Они говорили мало. О том, что старику лучше, что, вероятно, он скоро сможет выходить; о том, что в Оран лететь не особенно приятно в это время года, что автомобиль поплывет морем. Вообще, насколько Даша понимала, удобства в жизни Моро-младшего играли очень большую роль.
— А на Мадагаскаре вы тоже бывали? — спросила она.
— О да, много раз, — ответил он. — Там ведь у нас тоже дела. И в Иоганесбурге, разве я вам еще не рассказывал? Там тоже очень комфортабельная жизнь и такая интересная природа, всякие птицы редкостные, цветы, породы плодовых деревьев… И у пейзажа совсем другие краски, чем здесь («Еще бы», — подумала она, вглядываясь в декабрьский вечер), и небо другое.
— Созвездия другие?
— Созвездия совершенно другие. Помните, учили когда-то южное полушарие: Аргос, Южный Крест. И звезда Эридан. Как раз на экзамене мне попались однажды. Надо вам сказать, что учился я очень хорошо…
— Эридан? — повторила Даша. — А я думала, что это выдумано.
В эту минуту автомобиль остановился.
— Я всю жизнь мечтал жить в такой улочке, как вам удалось найти здесь квартиру? Совсем особенный уголок Парижа, — сказал он, стараясь разглядеть круглые ворота.
— Мы тут давно.
Она сошла, захлопнула дверцу и кивнула ему, улыбнувшись. Все это сейчас представлялось ей каким-то вопросительным знаком в совершенно обыкновенном сером будничном дне.
Она мечтала, возвращаясь в дом, что у отца опять будет сидеть Фельтман, и она войдет и скажет: как же вы до сих пор нам не сказали, что… Но Фельтмана не было, Тягин под лампой в столовой, взъерошенный, седой, в сильно поношенной куртке с брандебурами, писал кому-то длинное письмо. Любовь Ивановна с мигренью лежала на постели, в темноте спальни. Пришлось идти на кухню, где поспевал обед. Зай не было.
И теперь она лежала без сна, с настойчивостью опять припоминая этот день. Ей все отчетливее представлялось, что какие-то силы начинают играть ею, и она не противится им. Они действуют на нее, а сама она становится все слабее, все безвольнее.
Да и стоит ли столько слушать себя и верить себе? Не проще ли, не лучше ли предаться течению жизни? Надо иметь мужество и сознаться себе самой: с начала жизни многое представлялось ей глубокой и важной загадкой, которую следовало разгадать, что-то колдовское мерещилось ей в судьбах людей и, конечно, в ее собственной. Все это оказалось ложью, обманом, вымыслом. Или, может быть, она просто не сумела разгадать всего того, что было загадано? Не хватило мудрости, безумия… чего еще? Цельности, быть может; она не была вполне человеком, чего-то не хватало ей.
«Несу это свое равновесие, как горб, — подумала она. — Да, в нем есть громадная радость, и красота, но есть неподвижность какая-то, неизменяемость, и я не знаю, что с ним делать, куда и к кому с ним идти? И зачем оно мне?»

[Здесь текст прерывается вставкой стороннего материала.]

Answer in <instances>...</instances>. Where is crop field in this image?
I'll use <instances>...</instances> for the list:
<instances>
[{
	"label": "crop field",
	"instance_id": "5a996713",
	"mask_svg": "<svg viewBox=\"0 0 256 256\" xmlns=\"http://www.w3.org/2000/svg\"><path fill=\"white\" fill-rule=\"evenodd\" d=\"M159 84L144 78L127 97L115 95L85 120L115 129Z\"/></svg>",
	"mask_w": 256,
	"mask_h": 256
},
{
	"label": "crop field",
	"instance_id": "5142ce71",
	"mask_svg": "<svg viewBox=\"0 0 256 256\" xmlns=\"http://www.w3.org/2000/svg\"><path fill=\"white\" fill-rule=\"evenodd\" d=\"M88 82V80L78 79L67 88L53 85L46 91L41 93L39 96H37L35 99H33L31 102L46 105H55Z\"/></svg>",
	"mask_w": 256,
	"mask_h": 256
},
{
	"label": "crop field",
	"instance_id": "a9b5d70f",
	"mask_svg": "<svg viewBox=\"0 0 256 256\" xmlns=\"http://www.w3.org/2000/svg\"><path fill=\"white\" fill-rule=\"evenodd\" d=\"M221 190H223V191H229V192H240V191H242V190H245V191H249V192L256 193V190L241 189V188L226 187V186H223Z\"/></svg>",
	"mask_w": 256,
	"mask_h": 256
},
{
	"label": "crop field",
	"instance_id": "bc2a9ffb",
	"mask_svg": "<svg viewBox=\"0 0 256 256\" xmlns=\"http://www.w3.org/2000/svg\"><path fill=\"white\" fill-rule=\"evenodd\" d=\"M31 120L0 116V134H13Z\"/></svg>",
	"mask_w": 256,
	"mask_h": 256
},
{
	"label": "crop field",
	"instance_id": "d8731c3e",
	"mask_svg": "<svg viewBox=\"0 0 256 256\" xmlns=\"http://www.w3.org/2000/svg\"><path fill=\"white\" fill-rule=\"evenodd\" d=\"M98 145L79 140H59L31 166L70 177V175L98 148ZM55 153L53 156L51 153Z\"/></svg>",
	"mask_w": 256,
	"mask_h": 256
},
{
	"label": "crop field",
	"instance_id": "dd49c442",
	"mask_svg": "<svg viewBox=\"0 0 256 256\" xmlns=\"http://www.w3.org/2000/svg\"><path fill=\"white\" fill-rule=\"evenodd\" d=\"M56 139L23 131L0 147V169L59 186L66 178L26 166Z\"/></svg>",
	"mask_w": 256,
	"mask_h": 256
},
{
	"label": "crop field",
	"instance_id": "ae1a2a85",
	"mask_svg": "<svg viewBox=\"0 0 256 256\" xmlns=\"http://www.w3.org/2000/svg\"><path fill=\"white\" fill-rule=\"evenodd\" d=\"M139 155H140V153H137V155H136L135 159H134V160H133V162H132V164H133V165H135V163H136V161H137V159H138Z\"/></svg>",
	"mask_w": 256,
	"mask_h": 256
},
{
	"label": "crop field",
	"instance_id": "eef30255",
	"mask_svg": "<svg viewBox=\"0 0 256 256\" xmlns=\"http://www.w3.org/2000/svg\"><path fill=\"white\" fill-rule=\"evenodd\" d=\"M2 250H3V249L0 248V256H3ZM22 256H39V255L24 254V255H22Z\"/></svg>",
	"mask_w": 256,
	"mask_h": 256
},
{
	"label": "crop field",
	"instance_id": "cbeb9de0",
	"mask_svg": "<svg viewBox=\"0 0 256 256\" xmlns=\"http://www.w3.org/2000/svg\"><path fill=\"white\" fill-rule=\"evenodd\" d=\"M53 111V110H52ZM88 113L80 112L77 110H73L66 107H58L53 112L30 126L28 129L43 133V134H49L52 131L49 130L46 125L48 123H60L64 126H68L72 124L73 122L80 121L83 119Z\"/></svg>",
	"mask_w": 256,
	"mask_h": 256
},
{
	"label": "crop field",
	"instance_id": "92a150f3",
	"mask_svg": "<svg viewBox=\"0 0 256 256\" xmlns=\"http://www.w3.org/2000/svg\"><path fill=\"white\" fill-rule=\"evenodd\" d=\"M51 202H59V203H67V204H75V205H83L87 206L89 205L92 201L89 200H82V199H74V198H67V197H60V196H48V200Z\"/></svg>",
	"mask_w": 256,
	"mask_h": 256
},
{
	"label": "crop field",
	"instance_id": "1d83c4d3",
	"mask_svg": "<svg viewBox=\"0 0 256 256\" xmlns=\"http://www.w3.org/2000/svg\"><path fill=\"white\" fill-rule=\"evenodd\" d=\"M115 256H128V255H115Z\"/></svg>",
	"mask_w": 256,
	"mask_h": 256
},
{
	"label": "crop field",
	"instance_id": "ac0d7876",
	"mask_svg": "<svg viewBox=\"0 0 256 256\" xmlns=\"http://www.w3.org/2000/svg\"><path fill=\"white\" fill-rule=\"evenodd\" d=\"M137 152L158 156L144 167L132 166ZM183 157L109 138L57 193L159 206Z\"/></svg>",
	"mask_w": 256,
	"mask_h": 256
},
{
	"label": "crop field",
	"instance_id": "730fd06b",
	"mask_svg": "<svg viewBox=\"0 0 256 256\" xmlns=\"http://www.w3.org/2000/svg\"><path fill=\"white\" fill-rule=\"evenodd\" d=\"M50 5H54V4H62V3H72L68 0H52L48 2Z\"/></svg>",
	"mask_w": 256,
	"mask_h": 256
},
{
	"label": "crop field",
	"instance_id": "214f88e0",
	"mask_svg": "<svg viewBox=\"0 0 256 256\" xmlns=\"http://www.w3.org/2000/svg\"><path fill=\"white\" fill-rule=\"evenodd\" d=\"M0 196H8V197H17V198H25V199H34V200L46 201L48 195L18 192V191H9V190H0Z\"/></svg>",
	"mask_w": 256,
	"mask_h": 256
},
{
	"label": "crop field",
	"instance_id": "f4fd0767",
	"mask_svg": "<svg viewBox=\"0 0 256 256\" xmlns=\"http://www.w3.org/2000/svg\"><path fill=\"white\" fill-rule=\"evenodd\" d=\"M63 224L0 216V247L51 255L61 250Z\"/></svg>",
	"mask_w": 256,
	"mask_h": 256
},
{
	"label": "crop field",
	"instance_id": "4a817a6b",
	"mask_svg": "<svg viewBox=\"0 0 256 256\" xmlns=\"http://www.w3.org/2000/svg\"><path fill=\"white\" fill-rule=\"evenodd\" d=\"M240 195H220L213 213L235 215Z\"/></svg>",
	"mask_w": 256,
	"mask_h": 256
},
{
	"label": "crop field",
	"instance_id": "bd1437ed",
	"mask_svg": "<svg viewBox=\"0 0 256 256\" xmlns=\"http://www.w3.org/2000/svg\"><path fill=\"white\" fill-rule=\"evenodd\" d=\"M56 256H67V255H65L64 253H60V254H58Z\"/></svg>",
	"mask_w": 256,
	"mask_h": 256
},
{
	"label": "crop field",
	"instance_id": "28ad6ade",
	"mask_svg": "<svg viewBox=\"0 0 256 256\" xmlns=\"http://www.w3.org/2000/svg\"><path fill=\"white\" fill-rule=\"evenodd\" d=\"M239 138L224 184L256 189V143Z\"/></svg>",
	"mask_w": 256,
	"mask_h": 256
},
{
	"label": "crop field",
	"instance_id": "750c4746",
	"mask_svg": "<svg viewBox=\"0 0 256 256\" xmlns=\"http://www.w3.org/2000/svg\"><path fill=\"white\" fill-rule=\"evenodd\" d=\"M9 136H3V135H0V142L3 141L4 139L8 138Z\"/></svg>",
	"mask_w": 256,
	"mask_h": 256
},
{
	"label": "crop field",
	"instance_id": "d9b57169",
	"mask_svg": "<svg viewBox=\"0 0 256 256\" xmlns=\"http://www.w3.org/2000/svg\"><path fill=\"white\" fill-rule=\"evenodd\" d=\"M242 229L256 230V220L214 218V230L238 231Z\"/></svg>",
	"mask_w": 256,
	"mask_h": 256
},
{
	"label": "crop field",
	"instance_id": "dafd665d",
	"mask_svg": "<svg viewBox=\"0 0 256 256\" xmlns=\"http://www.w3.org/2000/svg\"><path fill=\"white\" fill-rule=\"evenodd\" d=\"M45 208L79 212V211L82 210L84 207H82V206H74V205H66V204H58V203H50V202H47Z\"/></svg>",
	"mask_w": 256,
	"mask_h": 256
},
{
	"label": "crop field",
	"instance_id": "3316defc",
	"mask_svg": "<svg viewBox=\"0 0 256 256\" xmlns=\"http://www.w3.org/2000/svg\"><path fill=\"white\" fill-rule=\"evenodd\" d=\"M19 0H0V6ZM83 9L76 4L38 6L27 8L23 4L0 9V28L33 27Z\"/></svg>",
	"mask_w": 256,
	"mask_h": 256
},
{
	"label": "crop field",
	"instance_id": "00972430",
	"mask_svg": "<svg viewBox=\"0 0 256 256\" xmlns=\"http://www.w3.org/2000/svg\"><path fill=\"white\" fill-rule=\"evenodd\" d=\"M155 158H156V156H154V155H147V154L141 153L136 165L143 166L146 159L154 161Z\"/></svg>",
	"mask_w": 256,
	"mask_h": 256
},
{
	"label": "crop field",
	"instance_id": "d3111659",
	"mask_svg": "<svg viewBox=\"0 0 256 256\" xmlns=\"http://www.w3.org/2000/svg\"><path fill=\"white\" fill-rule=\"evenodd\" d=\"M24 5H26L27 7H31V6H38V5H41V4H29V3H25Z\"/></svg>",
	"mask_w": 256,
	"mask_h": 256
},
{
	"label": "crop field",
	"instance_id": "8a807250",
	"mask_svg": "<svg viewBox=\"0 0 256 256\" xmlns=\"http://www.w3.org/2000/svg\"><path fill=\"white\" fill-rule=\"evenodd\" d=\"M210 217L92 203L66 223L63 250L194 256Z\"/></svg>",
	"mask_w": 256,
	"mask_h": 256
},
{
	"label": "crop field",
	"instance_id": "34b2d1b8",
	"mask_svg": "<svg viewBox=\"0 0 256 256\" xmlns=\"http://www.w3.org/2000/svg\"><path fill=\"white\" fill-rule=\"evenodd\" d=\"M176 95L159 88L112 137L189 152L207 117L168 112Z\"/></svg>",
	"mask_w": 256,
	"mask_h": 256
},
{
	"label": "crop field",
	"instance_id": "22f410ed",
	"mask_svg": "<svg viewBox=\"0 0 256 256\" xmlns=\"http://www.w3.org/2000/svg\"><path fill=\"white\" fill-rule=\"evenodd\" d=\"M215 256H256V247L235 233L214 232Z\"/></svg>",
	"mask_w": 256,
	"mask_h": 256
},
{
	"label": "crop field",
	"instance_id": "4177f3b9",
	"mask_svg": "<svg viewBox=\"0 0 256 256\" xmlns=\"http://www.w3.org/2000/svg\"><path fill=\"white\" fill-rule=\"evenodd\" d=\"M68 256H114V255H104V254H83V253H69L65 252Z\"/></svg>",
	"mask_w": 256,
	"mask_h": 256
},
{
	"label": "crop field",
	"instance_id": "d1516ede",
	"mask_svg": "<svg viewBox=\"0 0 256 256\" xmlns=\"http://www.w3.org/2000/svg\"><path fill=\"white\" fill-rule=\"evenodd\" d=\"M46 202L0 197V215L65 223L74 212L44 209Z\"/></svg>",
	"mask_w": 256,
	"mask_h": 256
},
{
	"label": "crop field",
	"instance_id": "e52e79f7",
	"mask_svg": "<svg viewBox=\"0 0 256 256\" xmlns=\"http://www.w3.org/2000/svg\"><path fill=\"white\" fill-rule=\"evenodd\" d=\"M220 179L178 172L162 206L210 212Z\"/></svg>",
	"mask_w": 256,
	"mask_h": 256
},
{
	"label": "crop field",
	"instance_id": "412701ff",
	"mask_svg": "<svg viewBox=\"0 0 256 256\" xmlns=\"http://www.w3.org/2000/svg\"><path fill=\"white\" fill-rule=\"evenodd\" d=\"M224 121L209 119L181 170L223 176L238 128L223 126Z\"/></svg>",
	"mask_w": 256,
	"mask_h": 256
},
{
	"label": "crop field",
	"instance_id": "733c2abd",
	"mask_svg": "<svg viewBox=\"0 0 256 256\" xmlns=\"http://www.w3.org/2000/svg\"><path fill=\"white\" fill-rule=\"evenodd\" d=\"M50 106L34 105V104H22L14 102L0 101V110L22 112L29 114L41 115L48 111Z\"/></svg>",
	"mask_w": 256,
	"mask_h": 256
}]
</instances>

Но это продолжалось всего несколько минут, и вопросы эти показались ей превосходящими ее разумение, какими-то искусственными, болезненными. «Ни больших радостей, ни больших страданий. Неспособна, — сказала она себе. — Как весы, на которых взвешивают тот именно груз, для которого они сделаны. Как весы. Не слишком вниз, не слишком вверх. И внутри меня — покой. Звезда Эридан, за которой никуда не нужно плыть, которую не нужно нигде искать…»
Город на следующее утро показался Даше праздником, полным веселой суеты: был канун Нового года. В окнах магазинов сияли елки, иногда обсыпанные блестящим нетающим снегом, увешанные игрушками. «Целый лес в окнах; Париж — этот лес, как я когда-то шутя говорила Ледду, — подумала она, идя по улице, — где-то он сейчас? И зачем была наша встреча?»

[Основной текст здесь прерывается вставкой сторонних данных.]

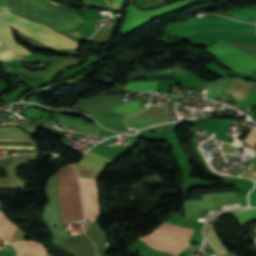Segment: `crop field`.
I'll return each mask as SVG.
<instances>
[{"label": "crop field", "mask_w": 256, "mask_h": 256, "mask_svg": "<svg viewBox=\"0 0 256 256\" xmlns=\"http://www.w3.org/2000/svg\"><path fill=\"white\" fill-rule=\"evenodd\" d=\"M0 10L9 11L6 0H0ZM7 25H12L21 33L35 37L39 41L49 46H52L55 49L79 46L78 43H75L67 39L63 35L54 32L53 30L47 28L46 26L31 21H27L15 14L0 11V35L9 45V47H11L15 52L21 55L27 56L31 52H29L26 48L18 44L13 39L11 29Z\"/></svg>", "instance_id": "crop-field-1"}, {"label": "crop field", "mask_w": 256, "mask_h": 256, "mask_svg": "<svg viewBox=\"0 0 256 256\" xmlns=\"http://www.w3.org/2000/svg\"><path fill=\"white\" fill-rule=\"evenodd\" d=\"M59 200L63 223L83 220L80 187L72 165L60 170Z\"/></svg>", "instance_id": "crop-field-2"}, {"label": "crop field", "mask_w": 256, "mask_h": 256, "mask_svg": "<svg viewBox=\"0 0 256 256\" xmlns=\"http://www.w3.org/2000/svg\"><path fill=\"white\" fill-rule=\"evenodd\" d=\"M195 2H196L195 0H183V1L171 4V5L163 6V7L153 9V10H148V11H141L138 8H136L135 6H132L128 16L126 15L127 22L122 31L129 34L130 32L134 31L135 29L139 28L140 26L144 25L145 23H147L157 17L178 11V10L188 6L189 4L195 3ZM131 5H133L132 0H131ZM131 5L128 6L124 10L129 11ZM124 19L126 21V17ZM125 21L123 22V25H124ZM125 35L126 34L121 32V37H123Z\"/></svg>", "instance_id": "crop-field-3"}, {"label": "crop field", "mask_w": 256, "mask_h": 256, "mask_svg": "<svg viewBox=\"0 0 256 256\" xmlns=\"http://www.w3.org/2000/svg\"><path fill=\"white\" fill-rule=\"evenodd\" d=\"M207 52L232 67L249 74L256 69V57L243 53L222 41L208 47Z\"/></svg>", "instance_id": "crop-field-4"}, {"label": "crop field", "mask_w": 256, "mask_h": 256, "mask_svg": "<svg viewBox=\"0 0 256 256\" xmlns=\"http://www.w3.org/2000/svg\"><path fill=\"white\" fill-rule=\"evenodd\" d=\"M112 159L89 152L79 163L75 164L79 177L97 178L102 169Z\"/></svg>", "instance_id": "crop-field-5"}, {"label": "crop field", "mask_w": 256, "mask_h": 256, "mask_svg": "<svg viewBox=\"0 0 256 256\" xmlns=\"http://www.w3.org/2000/svg\"><path fill=\"white\" fill-rule=\"evenodd\" d=\"M254 88L255 85L253 84L240 82L234 79L231 84L226 87L225 91L243 101Z\"/></svg>", "instance_id": "crop-field-6"}, {"label": "crop field", "mask_w": 256, "mask_h": 256, "mask_svg": "<svg viewBox=\"0 0 256 256\" xmlns=\"http://www.w3.org/2000/svg\"><path fill=\"white\" fill-rule=\"evenodd\" d=\"M58 123L62 125L75 127L76 131H80V132L95 135V136H97L100 131V128L98 127H95L77 120L61 117V116L59 118Z\"/></svg>", "instance_id": "crop-field-7"}, {"label": "crop field", "mask_w": 256, "mask_h": 256, "mask_svg": "<svg viewBox=\"0 0 256 256\" xmlns=\"http://www.w3.org/2000/svg\"><path fill=\"white\" fill-rule=\"evenodd\" d=\"M17 226L9 221L3 210L0 211V236L5 239L7 242L11 239L13 232Z\"/></svg>", "instance_id": "crop-field-8"}, {"label": "crop field", "mask_w": 256, "mask_h": 256, "mask_svg": "<svg viewBox=\"0 0 256 256\" xmlns=\"http://www.w3.org/2000/svg\"><path fill=\"white\" fill-rule=\"evenodd\" d=\"M169 120V116L126 119L127 126L141 128L146 125Z\"/></svg>", "instance_id": "crop-field-9"}, {"label": "crop field", "mask_w": 256, "mask_h": 256, "mask_svg": "<svg viewBox=\"0 0 256 256\" xmlns=\"http://www.w3.org/2000/svg\"><path fill=\"white\" fill-rule=\"evenodd\" d=\"M125 90L132 92L157 91V81L128 83Z\"/></svg>", "instance_id": "crop-field-10"}, {"label": "crop field", "mask_w": 256, "mask_h": 256, "mask_svg": "<svg viewBox=\"0 0 256 256\" xmlns=\"http://www.w3.org/2000/svg\"><path fill=\"white\" fill-rule=\"evenodd\" d=\"M139 104H140V102L131 101L122 106L114 108L110 111L129 116V115L135 114V113L141 111L142 109H144V108L140 107Z\"/></svg>", "instance_id": "crop-field-11"}, {"label": "crop field", "mask_w": 256, "mask_h": 256, "mask_svg": "<svg viewBox=\"0 0 256 256\" xmlns=\"http://www.w3.org/2000/svg\"><path fill=\"white\" fill-rule=\"evenodd\" d=\"M240 224L256 219V209H244L242 211L230 214Z\"/></svg>", "instance_id": "crop-field-12"}, {"label": "crop field", "mask_w": 256, "mask_h": 256, "mask_svg": "<svg viewBox=\"0 0 256 256\" xmlns=\"http://www.w3.org/2000/svg\"><path fill=\"white\" fill-rule=\"evenodd\" d=\"M207 239L212 244V246L218 251L220 255L227 252L224 246L221 244V242L217 238V236L215 235L213 228L210 229V231L208 232Z\"/></svg>", "instance_id": "crop-field-13"}, {"label": "crop field", "mask_w": 256, "mask_h": 256, "mask_svg": "<svg viewBox=\"0 0 256 256\" xmlns=\"http://www.w3.org/2000/svg\"><path fill=\"white\" fill-rule=\"evenodd\" d=\"M0 59L2 60H14L20 59L14 52H12L0 38Z\"/></svg>", "instance_id": "crop-field-14"}, {"label": "crop field", "mask_w": 256, "mask_h": 256, "mask_svg": "<svg viewBox=\"0 0 256 256\" xmlns=\"http://www.w3.org/2000/svg\"><path fill=\"white\" fill-rule=\"evenodd\" d=\"M245 142L253 145L256 147V126L254 127V129L250 132V134L248 135V137L245 139Z\"/></svg>", "instance_id": "crop-field-15"}, {"label": "crop field", "mask_w": 256, "mask_h": 256, "mask_svg": "<svg viewBox=\"0 0 256 256\" xmlns=\"http://www.w3.org/2000/svg\"><path fill=\"white\" fill-rule=\"evenodd\" d=\"M121 0H113V7L112 8H119Z\"/></svg>", "instance_id": "crop-field-16"}, {"label": "crop field", "mask_w": 256, "mask_h": 256, "mask_svg": "<svg viewBox=\"0 0 256 256\" xmlns=\"http://www.w3.org/2000/svg\"><path fill=\"white\" fill-rule=\"evenodd\" d=\"M156 1H162V0H146L147 4L154 3Z\"/></svg>", "instance_id": "crop-field-17"}]
</instances>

Мысли ее от Ледда перешли на Соню. Это ей она недавно желала смерти. Теперь ей было все равно. Да, ей была безразлична сейчас вся она, с ее громким голосом и резким, хоть и красивым, лицом, с ее точеными руками и быстрыми движениями, короткими вьющимися волосами и такой тонкой талией, что казалось, она может переломиться.